“Vite in Moto: disabilità e libertà oltre le barriere”: incontro al centro servizi Santo Spirito con il ministro Alessandra Locatelli

Il centro servizi Santo Spirito

Il ministro per la Disabilità del governo Meloni, Alessandra Locatelli, a quasi un anno dal primo G7 dedicato alla disabilità che ha portato alla stesura della cosiddetta Carta di Solfagnano, torna per un appuntamento che intreccia riflessione istituzionale, esperienze sociali e prospettive legislative. L’incontro, intitolato “Vite in Moto: disabilità e libertà oltre le barriere”, si tiene mercoledì 10 settembre 2025 alle ore 15.30 presso il centro servizi Santo Spirito, promosso dalla Fondazione Motoracing Alessio Gigli #97.

Il convegno è un momento di confronto tra istituzioni, enti del terzo settore, associazioni e cittadini, per fare il punto sulla riforma in materia di disabilità, regolata dal Decreto legislativo numero 62 del 2024, e sulla sperimentazione avviata nella Regione Umbria. Al centro anche le ricadute concrete nei campi del lavoro, dello sport e dell’inclusione, con un’attenzione alle prospettive future e alle buone pratiche già in corso.

Accanto al ministro Locatelli sono attesi gli interventi del sindaco di Gubbio Vittorio Fiorucci, il presidente della Regione Stefania Proietti, e Paola Fioroni, referente del ministero per le unità di supporto territoriali in Umbria, il dirigente regionale Valentina Battiston responsabile per la programmazione della rete dei servizi sociali, e il direttore generale Riccardo Sollini della Comunità di Capodarco dell’Umbria.

Prevista anche la partecipazione dei responsabili della Cooperativa sociale Bottega Azzurra, di Agol Officina di Leonardo, dell’associazione Famiglie Alto Chiascio, oltre al direttore sanitario dell’Istituto Serafico di AssisiMassimo Vallasciani, e al professor Raffaele Prisco, consigliere federale e coordinatore della direzione tecnica della Federazione motociclistica italiana.

Uno spazio specifico viene dedicato alla Legge 210 del 16 dicembre 2024, che ha introdotto il riconoscimento e la promozione della mototerapia. Testimonianza di Emiliano Malagoli, presidente dell’associazione Di.Di. – Diversamente Disabili, per il racconto di come la pratica sportiva, in particolare il motociclismo adattato, possa contribuire a superare barriere fisiche e sociali, aprendo percorsi di libertà personale e collettiva.

Il presidente della Fondazione Motoracing Alessio Gigli ha sottolineato che l’incontro offre l’occasione di scambio di esperienze tra persone con disabilità, famiglie e professionisti del settore, favorendo la condivisione di buone pratiche e la costruzione di nuove collaborazioni.
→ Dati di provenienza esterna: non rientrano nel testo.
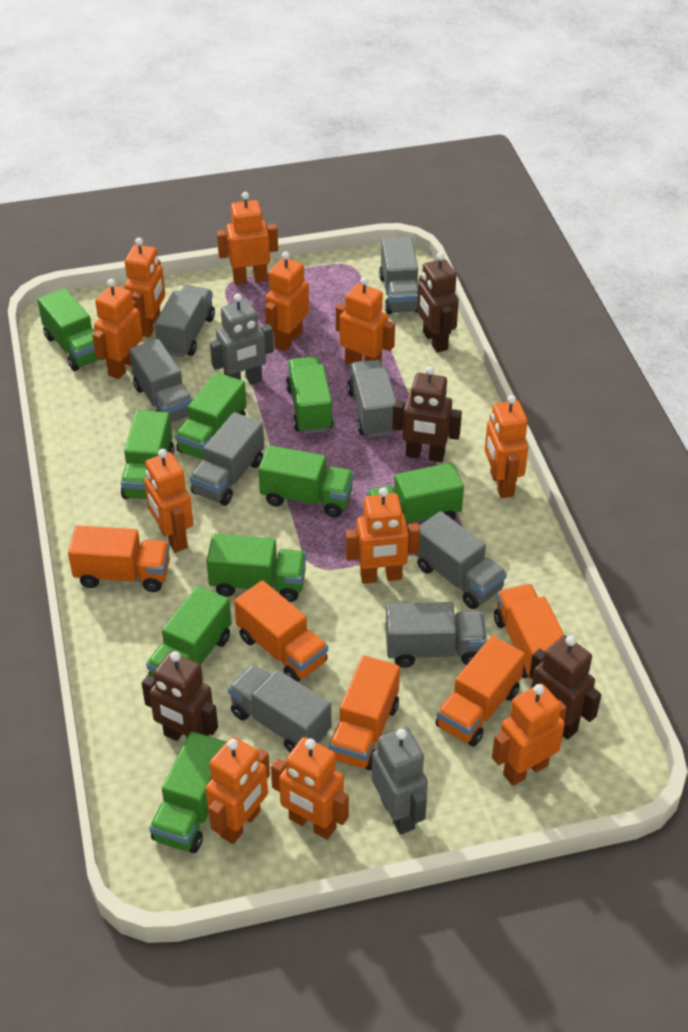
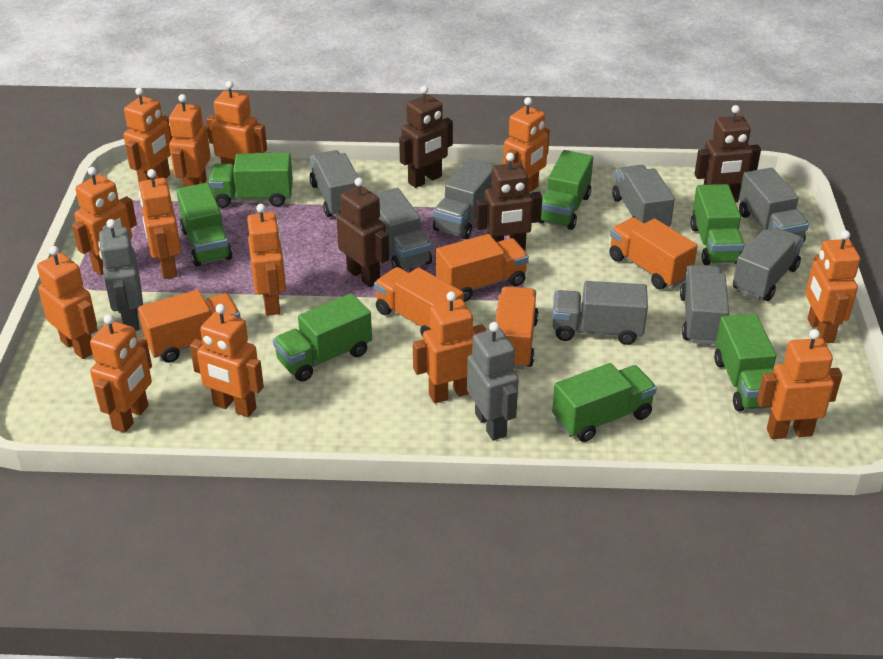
green truck: 9 -> 7
orange robot: 11 -> 13

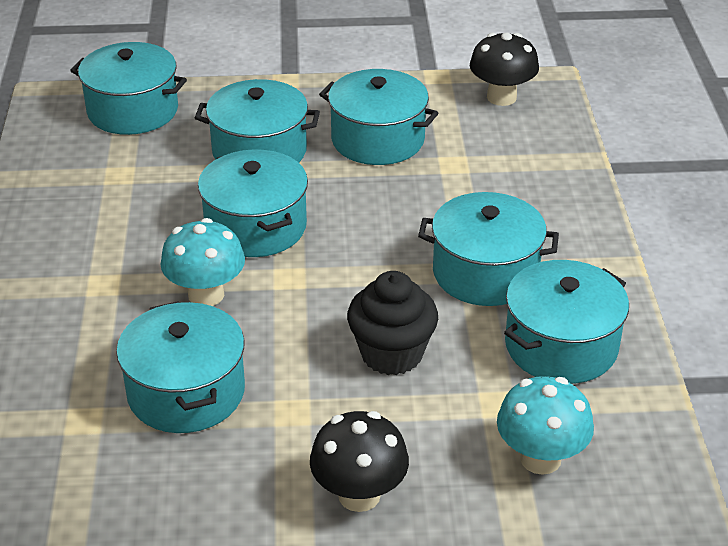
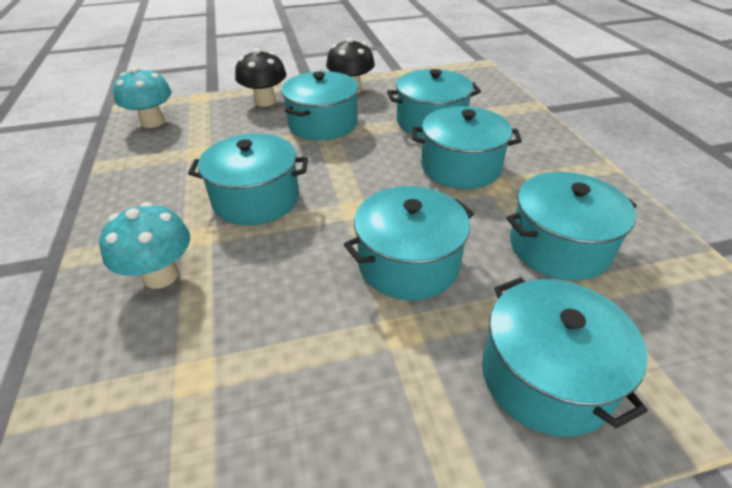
black cupcake: 1 -> 0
Per le realtà associative del territorio umbro sarà anche un momento per riportare all’attenzione delle istituzioni problematiche e richieste già presentate in precedenti incontri con la ministra e con le amministrazioni locali.

Secondo quanto ricordato dalla Fondazione promotrice, lo sport rappresenta uno strumento di crescita e inclusione, capace di rafforzare la consapevolezza delle proprie capacità, aumentare l’autostima e contrastare l’isolamento sociale. L’attività sportiva, viene ribadito, non è soltanto un esercizio fisico, ma un mezzo che permette di mostrare come le differenze possano trasformarsi in risorse per la comunità.

La finalità del convegno, ha aggiunto il presidente della Fondazione, è quella di favorire un dialogo diretto tra istituzioni e associazioni, riducendo le distanze che spesso sembrano rendere difficile il confronto. L’intento è garantire un incontro “alla pari” tra chi esprime richieste e chi è nelle condizioni di tradurle in provvedimenti o sostegni concreti.

La presenza del Ministero per le Disabilità, attraverso l’impegno della titolare Alessandra Locatelli, insieme al contributo delle istituzioni locali e delle realtà del terzo settore, conferisce all’iniziativa un valore strategico nella prospettiva di consolidare politiche inclusive e interventi mirati in Umbria e a livello nazionale.

L’appuntamento di Gubbio si inserisce così in un percorso che mira a rafforzare la cooperazione tra istituzioni, società civile e famiglie, con lo scopo di migliorare la qualità della vita delle persone con disabilità e di rendere più solide le reti territoriali a sostegno dell’autonomia e della partecipazione sociale.